The revised guidelines shifted autonomy away from nurses; requiring physician orders for practices once decided upon by ICU nurses. Specifically, nurses could no longer determine the frequency of titration or the amount to increase or decrease the medication infusion.
These actions had previously been determined on a case by case basis at the bedside by the nurse taking into account each patient’s individual needs and response to medications. Concerned nurses formed a research team to investigate the unintended consequences of these new standards.
In two articles published in the September 2021 issue of the American Journal of Critical Care, the authors, who work at health care systems and schools of nursing across the United States, report that the vast majority of respondents experienced that the changes in titration management standards reduced their ability to provide timely adjustments to the medications, resulting in adverse consequences, including harm to patients.
“One of the most disturbing findings of this study was that nurses felt compelled to falsify records in order to keep patients safe”, says Judy Davidson, DNP, RN. lead author on the paper and nurse scientist for UC San Diego Health.
Adherence to The Joint Commission medication titration standards did not serve the patient or the nursing profession as a whole. The respondents made it clear that when nurses are able to use their extensive training and critical thinking skills functioning at the top of their scope of practice everyone benefits, including patients, staff, faculty and the health system.
In the first paper, based on responses from 781 nurses, 80 percent said the new titration standards caused delays in patient care. 93% experienced moral distress by being prevented from doing what they felt was the right thing to do for patients.
In the second paper, 159 testimonies of nurses were analyzed for themes. Responding nurses found the new rules eroded workplace wellness, diminished their professional status and increased both physical risk and nurse burnout, the latter already considered a serious industry issue.

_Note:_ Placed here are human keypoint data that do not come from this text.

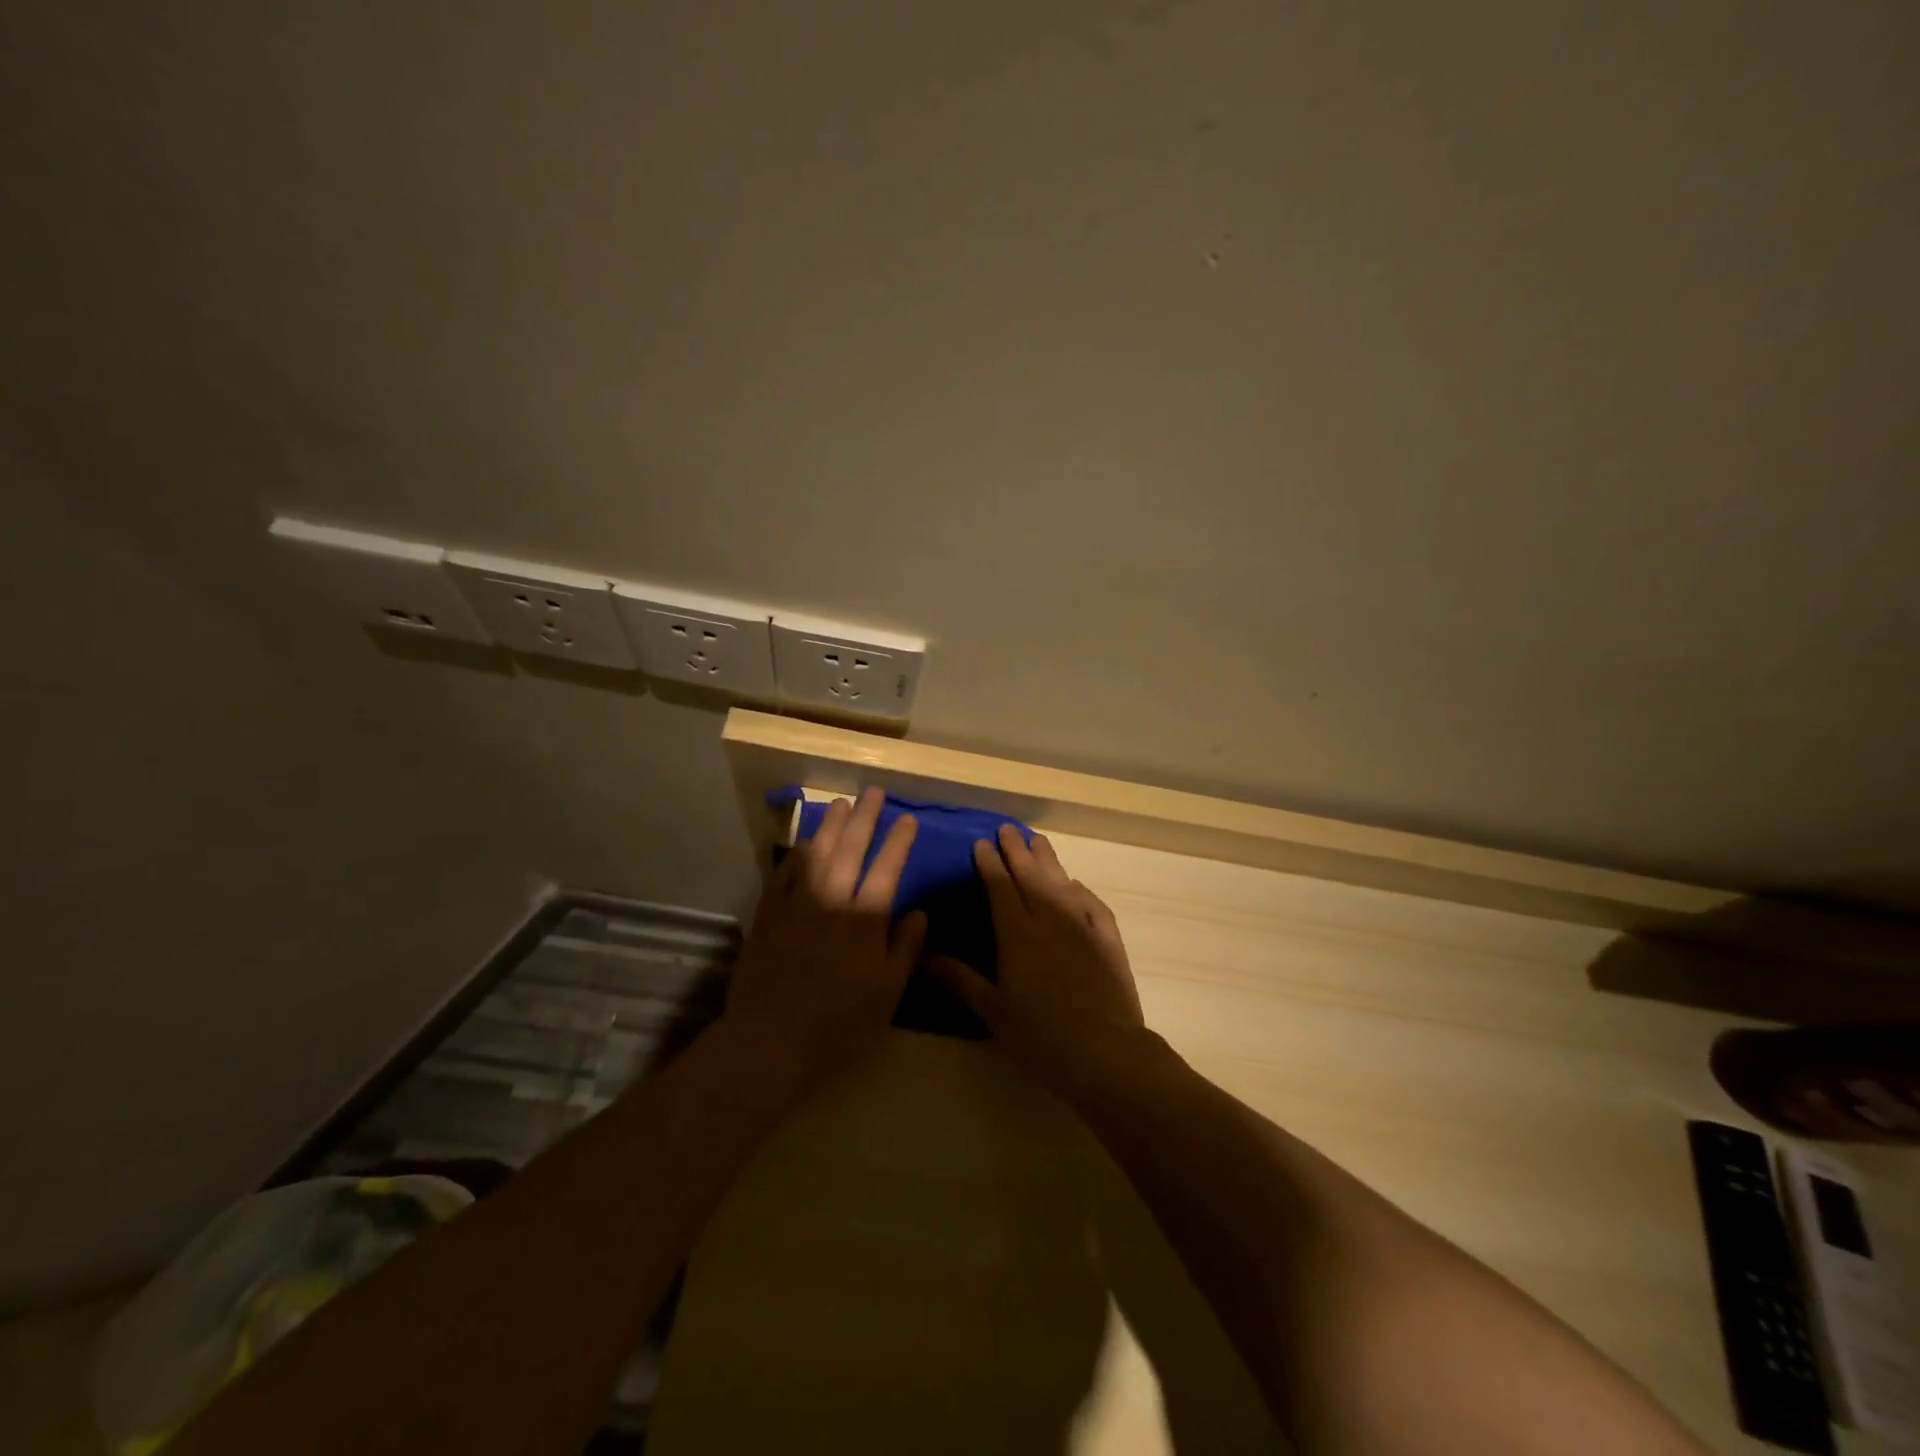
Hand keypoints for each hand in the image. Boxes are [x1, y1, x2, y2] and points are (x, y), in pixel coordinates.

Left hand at [721, 789, 925, 1098]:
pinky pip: (784, 872)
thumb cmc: (838, 1025)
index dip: (899, 842)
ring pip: (817, 853)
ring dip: (831, 825)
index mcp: (865, 921)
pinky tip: (804, 841)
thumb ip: (905, 950)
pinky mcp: (769, 914)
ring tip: (841, 803)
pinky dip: (797, 852)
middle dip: (865, 818)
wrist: (770, 1042)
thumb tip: (919, 913)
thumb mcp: (887, 996)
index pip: (887, 869)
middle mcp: (832, 901)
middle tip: (873, 793)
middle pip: (851, 849)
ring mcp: (797, 904)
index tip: (908, 819)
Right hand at [930, 825, 1146, 1102]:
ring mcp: (1083, 927)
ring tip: (1038, 840)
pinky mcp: (1109, 941)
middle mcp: (1050, 920)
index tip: (981, 843)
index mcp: (1018, 934)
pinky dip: (1081, 891)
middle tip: (1008, 829)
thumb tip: (925, 957)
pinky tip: (1075, 885)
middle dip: (1017, 851)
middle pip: (1031, 877)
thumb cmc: (1040, 1035)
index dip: (990, 864)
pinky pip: (1094, 905)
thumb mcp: (993, 1011)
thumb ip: (961, 980)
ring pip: (1061, 883)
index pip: (1000, 888)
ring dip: (1048, 860)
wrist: (1104, 1051)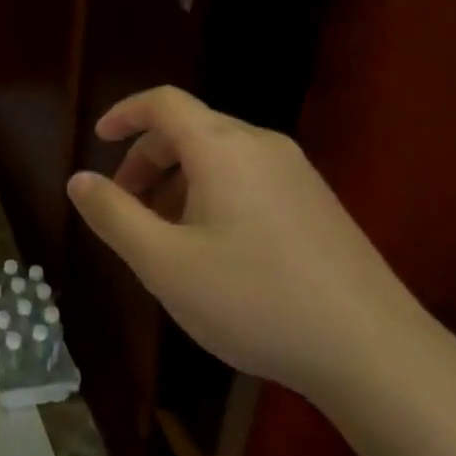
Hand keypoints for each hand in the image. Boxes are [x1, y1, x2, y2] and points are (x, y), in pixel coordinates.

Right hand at [65, 86, 454, 410]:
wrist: (375, 353)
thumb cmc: (254, 299)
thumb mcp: (163, 263)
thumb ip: (113, 215)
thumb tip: (79, 180)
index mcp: (223, 148)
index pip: (164, 103)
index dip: (124, 113)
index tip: (97, 139)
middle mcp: (262, 147)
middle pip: (190, 129)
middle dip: (146, 160)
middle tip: (124, 206)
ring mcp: (298, 174)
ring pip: (220, 156)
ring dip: (178, 181)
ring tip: (164, 235)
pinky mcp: (319, 204)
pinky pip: (249, 178)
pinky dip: (212, 194)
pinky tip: (213, 250)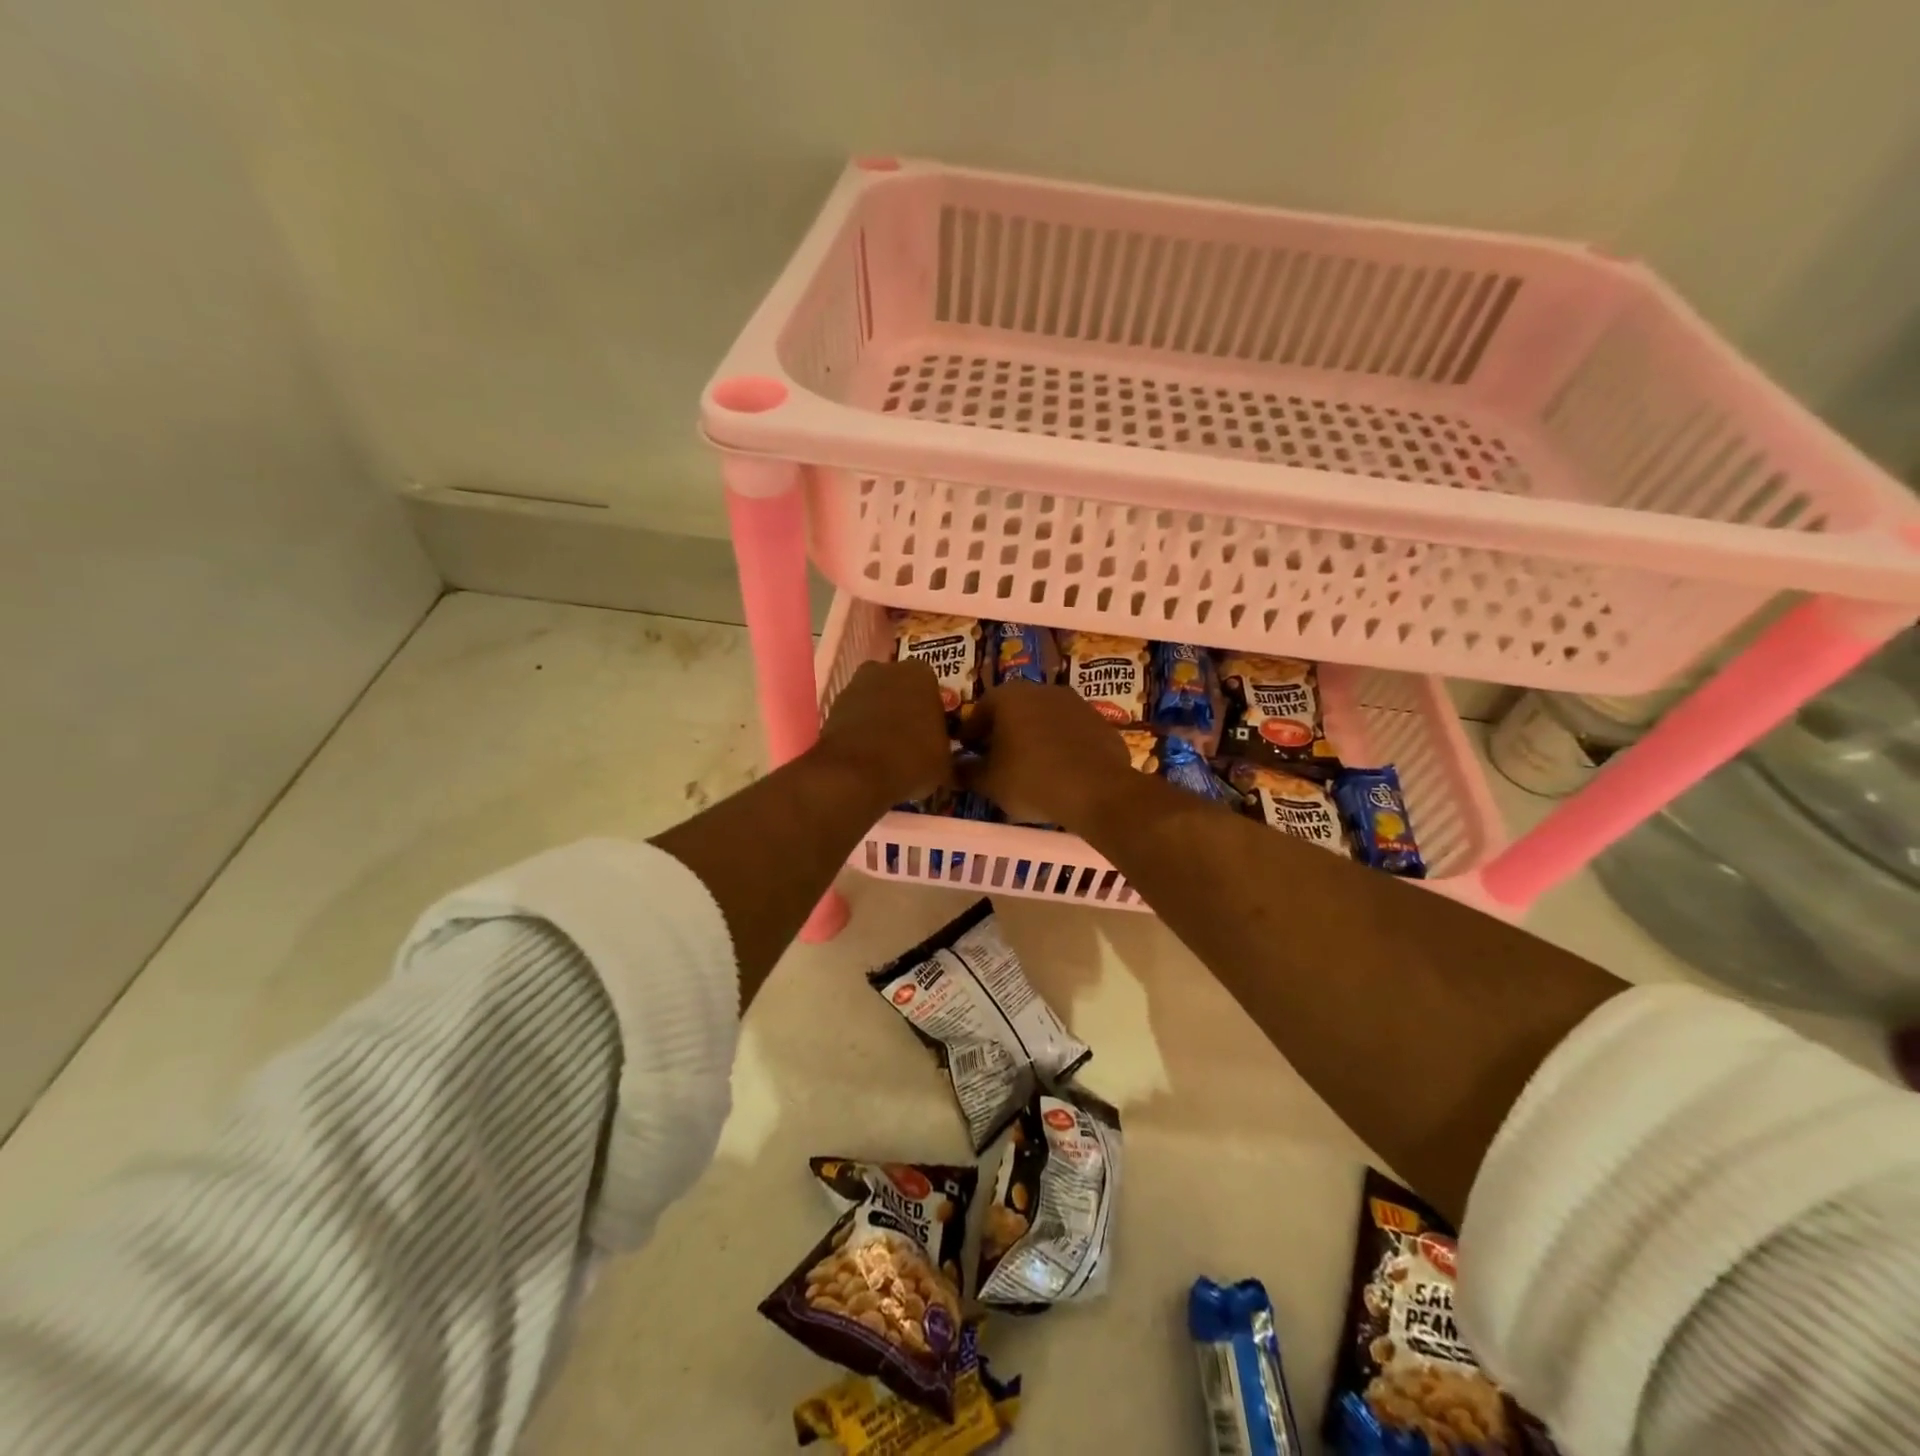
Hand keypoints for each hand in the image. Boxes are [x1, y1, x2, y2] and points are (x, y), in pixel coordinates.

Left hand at [813, 659, 954, 805]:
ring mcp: (854, 685)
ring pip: (875, 701)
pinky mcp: (832, 706)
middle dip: (904, 710)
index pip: (932, 690)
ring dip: (880, 719)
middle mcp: (886, 669)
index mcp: (921, 674)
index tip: (931, 736)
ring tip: (887, 753)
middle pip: (900, 690)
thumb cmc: (911, 760)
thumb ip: (944, 749)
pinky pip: (854, 716)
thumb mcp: (944, 763)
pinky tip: (866, 756)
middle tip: (910, 741)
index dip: (931, 714)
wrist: (854, 774)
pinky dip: (859, 731)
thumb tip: (941, 757)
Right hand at [957, 683, 1133, 829]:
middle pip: (1014, 710)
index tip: (968, 754)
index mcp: (1009, 696)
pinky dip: (1062, 746)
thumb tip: (955, 768)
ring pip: (1044, 719)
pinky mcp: (1101, 722)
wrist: (1097, 790)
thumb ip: (967, 772)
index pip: (979, 711)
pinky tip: (1061, 771)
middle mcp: (1042, 689)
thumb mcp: (989, 782)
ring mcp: (1076, 703)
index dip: (971, 735)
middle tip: (997, 760)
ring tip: (1030, 768)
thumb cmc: (1031, 780)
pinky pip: (1071, 733)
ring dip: (1034, 737)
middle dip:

These papers highlight the harm that over-regulation can cause to patients and professionals. Authors suggest that the current practice of issuing a call for comments on new standards is insufficient.
“We propose that in the future new regulations and standards be pilot-tested prior to implementation to prevent unintended consequences such as these.” states co-author Sandra K. Hanneman, PhD, RN, FAAN, Jerold B. Katz Distinguished Professor for Nursing Research, Research Department, Cizik School of Nursing, UTHealth. Daniel L. Arellano, PhD, RN, ACNP-BC, assistant professor, Department of Undergraduate Studies, Cizik School of Nursing, also is co-author on the paper reporting the survey results.